## Task brief
Across the records below, how many lines include the word "обучения"? State only the number.

Items from a data source:
━━━━━━━━━━━━━━━━━━━━

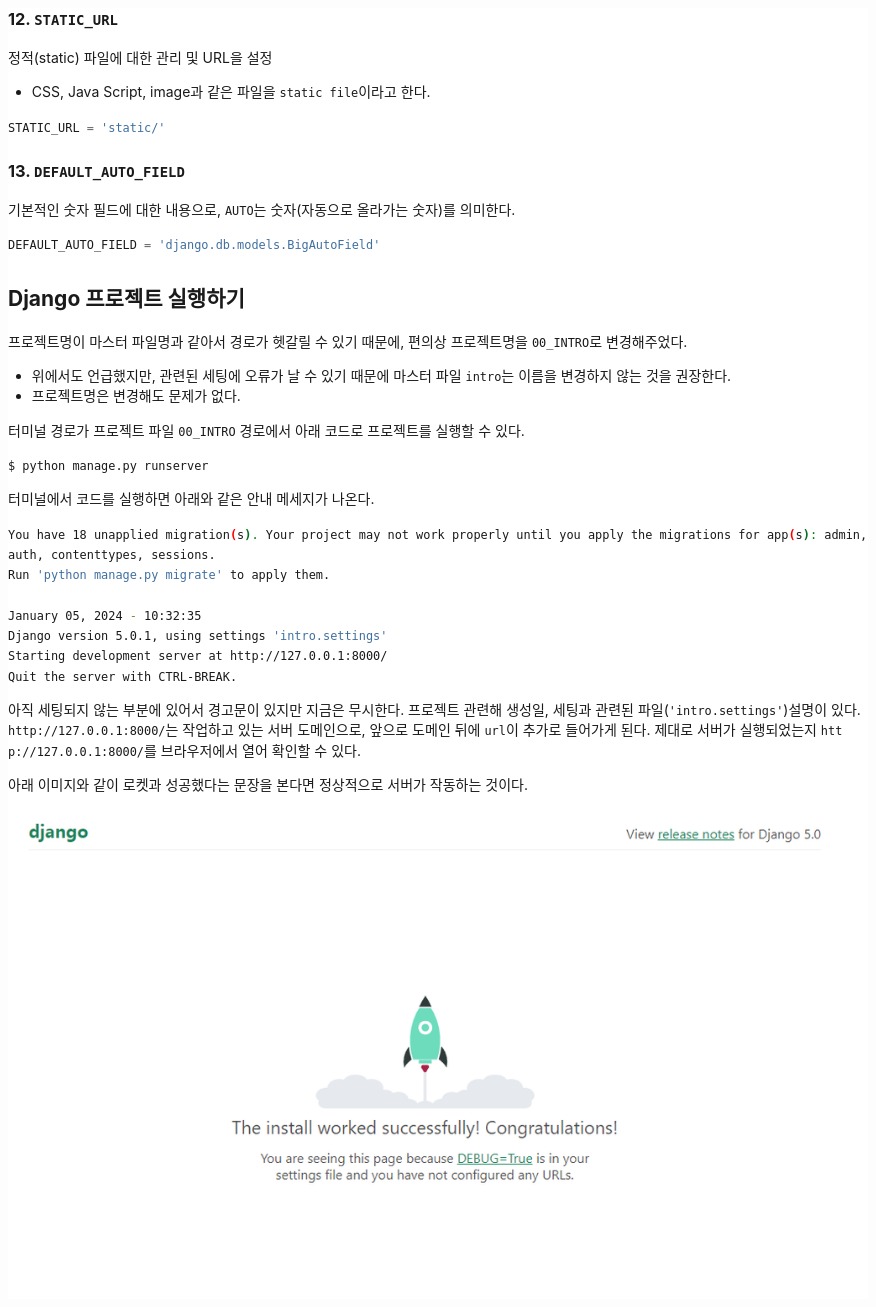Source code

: ### 12. `STATIC_URL`
정적(static) 파일에 대한 관리 및 URL을 설정
- CSS, Java Script, image과 같은 파일을 `static file`이라고 한다.
```python
STATIC_URL = 'static/'
```
  
### 13. `DEFAULT_AUTO_FIELD`
기본적인 숫자 필드에 대한 내용으로, `AUTO`는 숫자(자동으로 올라가는 숫자)를 의미한다.
```python
DEFAULT_AUTO_FIELD = 'django.db.models.BigAutoField'
```

## Django 프로젝트 실행하기
프로젝트명이 마스터 파일명과 같아서 경로가 헷갈릴 수 있기 때문에, 편의상 프로젝트명을 `00_INTRO`로 변경해주었다.
- 위에서도 언급했지만, 관련된 세팅에 오류가 날 수 있기 때문에 마스터 파일 `intro`는 이름을 변경하지 않는 것을 권장한다.
- 프로젝트명은 변경해도 문제가 없다.

터미널 경로가 프로젝트 파일 `00_INTRO` 경로에서 아래 코드로 프로젝트를 실행할 수 있다.
```bash
$ python manage.py runserver
```
터미널에서 코드를 실행하면 아래와 같은 안내 메세지가 나온다.
```bash
You have 18 unapplied migration(s). Your project may not work properly until you apply the migrations for app(s): admin, auth, contenttypes, sessions.
Run 'python manage.py migrate' to apply them.

January 05, 2024 - 10:32:35
Django version 5.0.1, using settings 'intro.settings'
Starting development server at http://127.0.0.1:8000/
Quit the server with CTRL-BREAK.
```
아직 세팅되지 않는 부분에 있어서 경고문이 있지만 지금은 무시한다. 프로젝트 관련해 생성일, 세팅과 관련된 파일(`'intro.settings'`)설명이 있다. `http://127.0.0.1:8000/`는 작업하고 있는 서버 도메인으로, 앞으로 도메인 뒤에 `url`이 추가로 들어가게 된다. 제대로 서버가 실행되었는지 `http://127.0.0.1:8000/`를 브라우저에서 열어 확인할 수 있다. 

아래 이미지와 같이 로켓과 성공했다는 문장을 본다면 정상적으로 서버가 작동하는 것이다.

![success of django runserver](./asset/django_runserver_success.png)

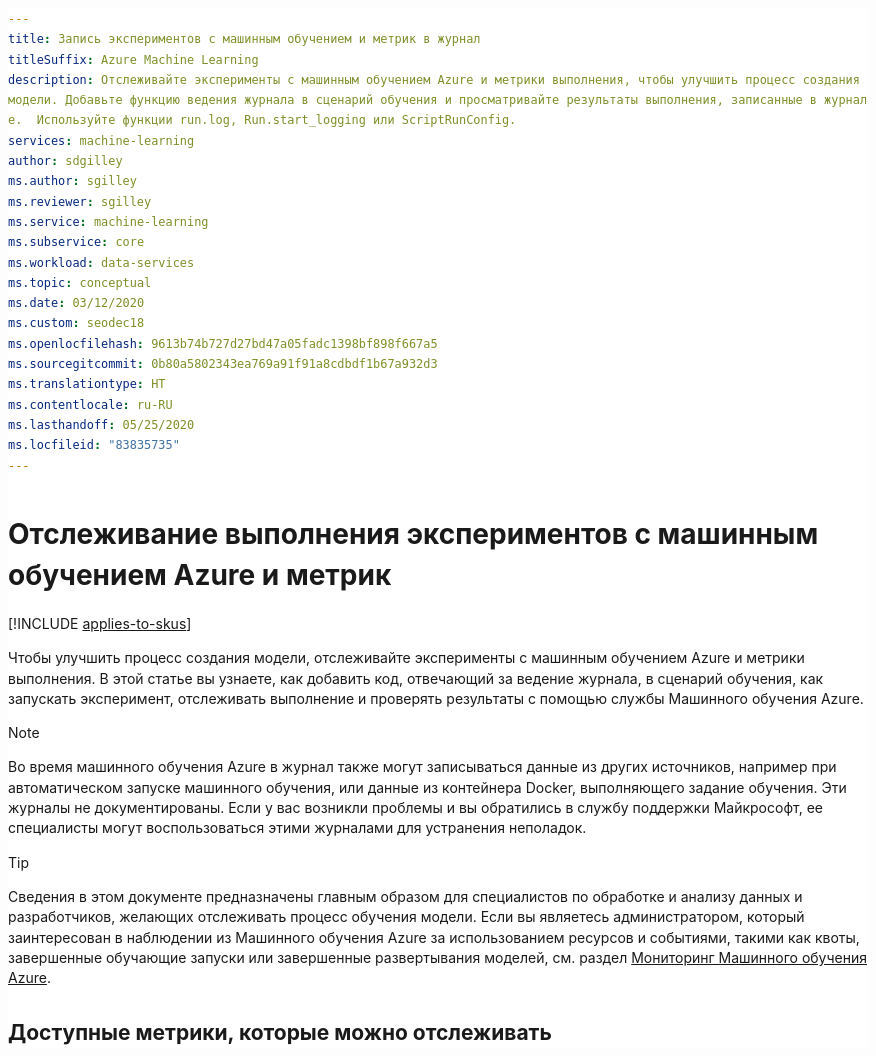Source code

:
 ```yaml
---
title: Запись экспериментов с машинным обучением и метрик в журнал
titleSuffix: Azure Machine Learning
description: Отслеживайте эксперименты с машинным обучением Azure и метрики выполнения, чтобы улучшить процесс создания модели. Добавьте функцию ведения журнала в сценарий обучения и просматривайте результаты выполнения, записанные в журнале.  Используйте функции run.log, Run.start_logging или ScriptRunConfig.
services: machine-learning
author: sdgilley
ms.author: sgilley
ms.reviewer: sgilley
ms.service: machine-learning
ms.subservice: core
ms.workload: data-services
ms.topic: conceptual
ms.date: 03/12/2020
ms.custom: seodec18
ms.openlocfilehash: 9613b74b727d27bd47a05fadc1398bf898f667a5
ms.sourcegitcommit: 0b80a5802343ea769a91f91a8cdbdf1b67a932d3
ms.translationtype: HT
ms.contentlocale: ru-RU
ms.lasthandoff: 05/25/2020
ms.locfileid: "83835735"
---
```

# <a name="monitor-azure-ml-experiment-runs-and-metrics"></a>Отслеживание выполнения экспериментов с машинным обучением Azure и метрик
[!INCLUDE [applies-to-skus](../../includes/aml-applies-to-basic-enterprise-sku.md)]

Чтобы улучшить процесс создания модели, отслеживайте эксперименты с машинным обучением Azure и метрики выполнения. В этой статье вы узнаете, как добавить код, отвечающий за ведение журнала, в сценарий обучения, как запускать эксперимент, отслеживать выполнение и проверять результаты с помощью службы Машинного обучения Azure.

> [!NOTE]
> Во время машинного обучения Azure в журнал также могут записываться данные из других источников, например при автоматическом запуске машинного обучения, или данные из контейнера Docker, выполняющего задание обучения. Эти журналы не документированы. Если у вас возникли проблемы и вы обратились в службу поддержки Майкрософт, ее специалисты могут воспользоваться этими журналами для устранения неполадок.

> [!TIP]
> Сведения в этом документе предназначены главным образом для специалистов по обработке и анализу данных и разработчиков, желающих отслеживать процесс обучения модели. Если вы являетесь администратором, который заинтересован в наблюдении из Машинного обучения Azure за использованием ресурсов и событиями, такими как квоты, завершенные обучающие запуски или завершенные развертывания моделей, см. раздел [Мониторинг Машинного обучения Azure](monitor-azure-machine-learning.md).

## <a name="available-metrics-to-track"></a>Доступные метрики, которые можно отслеживать
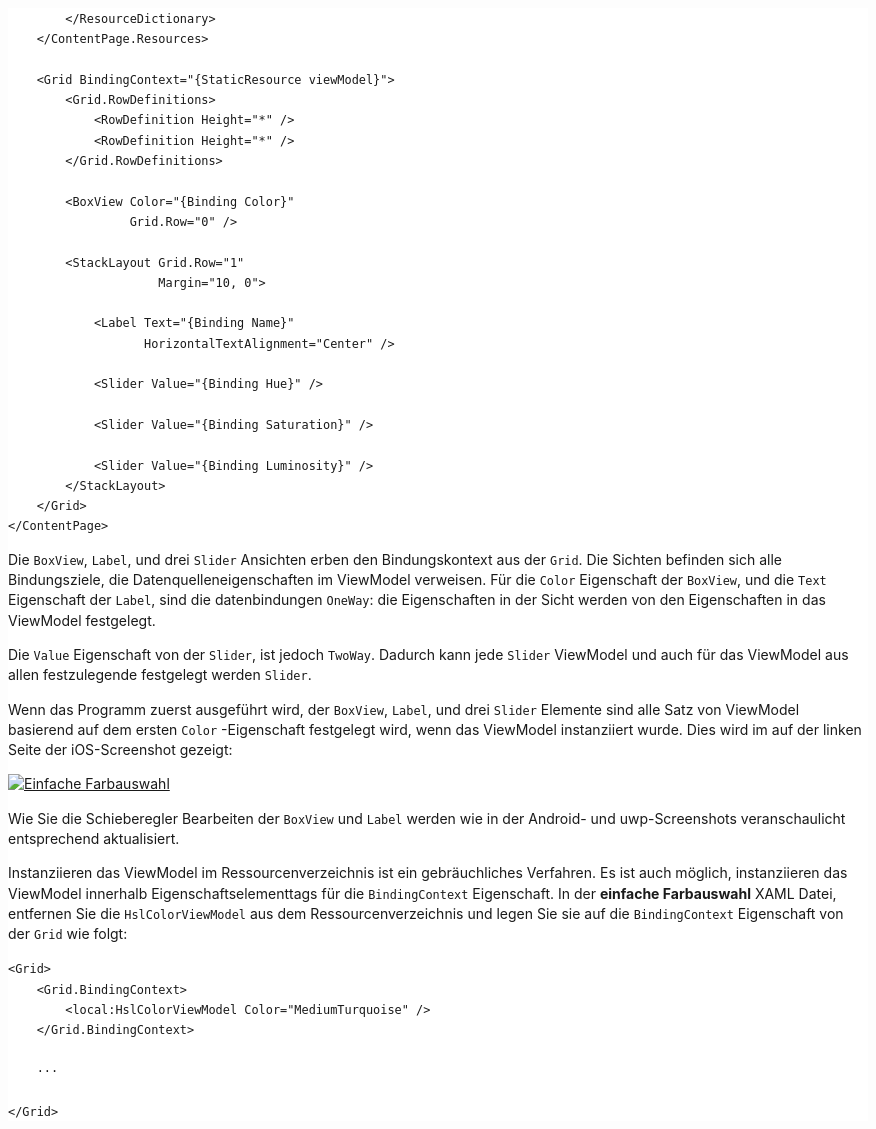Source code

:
 ```xaml
        </ResourceDictionary>
    </ContentPage.Resources>

    <Grid BindingContext="{StaticResource viewModel}">
        <Grid.RowDefinitions>
            <RowDefinition Height="*" />
            <RowDefinition Height="*" />
        </Grid.RowDefinitions>

        <BoxView Color="{Binding Color}"
                 Grid.Row="0" />

        <StackLayout Grid.Row="1"
                     Margin="10, 0">

            <Label Text="{Binding Name}"
                   HorizontalTextAlignment="Center" />

            <Slider Value="{Binding Hue}" />

            <Slider Value="{Binding Saturation}" />

            <Slider Value="{Binding Luminosity}" />
        </StackLayout>
    </Grid>
</ContentPage>
```

Die `BoxView`, `Label`, und drei `Slider` Ansichten erben den Bindungskontext aus der `Grid`. Die Sichten befinden sich alle Bindungsziele, die Datenquelleneigenschaften im ViewModel verweisen. Für die `Color` Eigenschaft der `BoxView`, und die `Text` Eigenschaft der `Label`, sind die datenbindungen `OneWay`: die Eigenschaften in der Sicht werden von den Eigenschaften in das ViewModel festgelegt.

Die `Value` Eigenschaft von der `Slider`, ist jedoch `TwoWay`. Dadurch kann jede `Slider` ViewModel und auch für das ViewModel aus allen festzulegende festgelegt werden `Slider`.

Wenn das Programm zuerst ausgeführt wird, der `BoxView`, `Label`, und drei `Slider` Elemente sind alle Satz von ViewModel basierend auf dem ersten `Color` -Eigenschaft festgelegt wird, wenn das ViewModel instanziiert wurde. Dies wird im auf der linken Seite der iOS-Screenshot gezeigt:

[![Einfache Farbauswahl](binding-mode-images/simplecolorselector-small.png "einfache Farbauswahl")](binding-mode-images/simplecolorselector-large.png#lightbox "einfache Farbauswahl")

Wie Sie die Schieberegler Bearbeiten der `BoxView` und `Label` werden wie in der Android- und uwp-Screenshots veranschaulicht entsprechend aktualisiert.

Instanziieren das ViewModel im Ressourcenverzeichnis ist ein gebräuchliches Verfahren. Es ist auch möglich, instanziieren das ViewModel innerhalb Eigenschaftselementtags für die `BindingContext` Eigenschaft. In der **einfache Farbauswahl** XAML Datei, entfernen Sie die `HslColorViewModel` aus dem Ressourcenverzeichnis und legen Sie sie auf die `BindingContext` Eigenschaft von der `Grid` wie folgt:

```xaml
<Grid>
    <Grid.BindingContext>
        <local:HslColorViewModel Color="MediumTurquoise" />
    </Grid.BindingContext>

    ···

</Grid>
```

━━━━━━━━━━━━━━━━━━━━

## Solution to the problem
4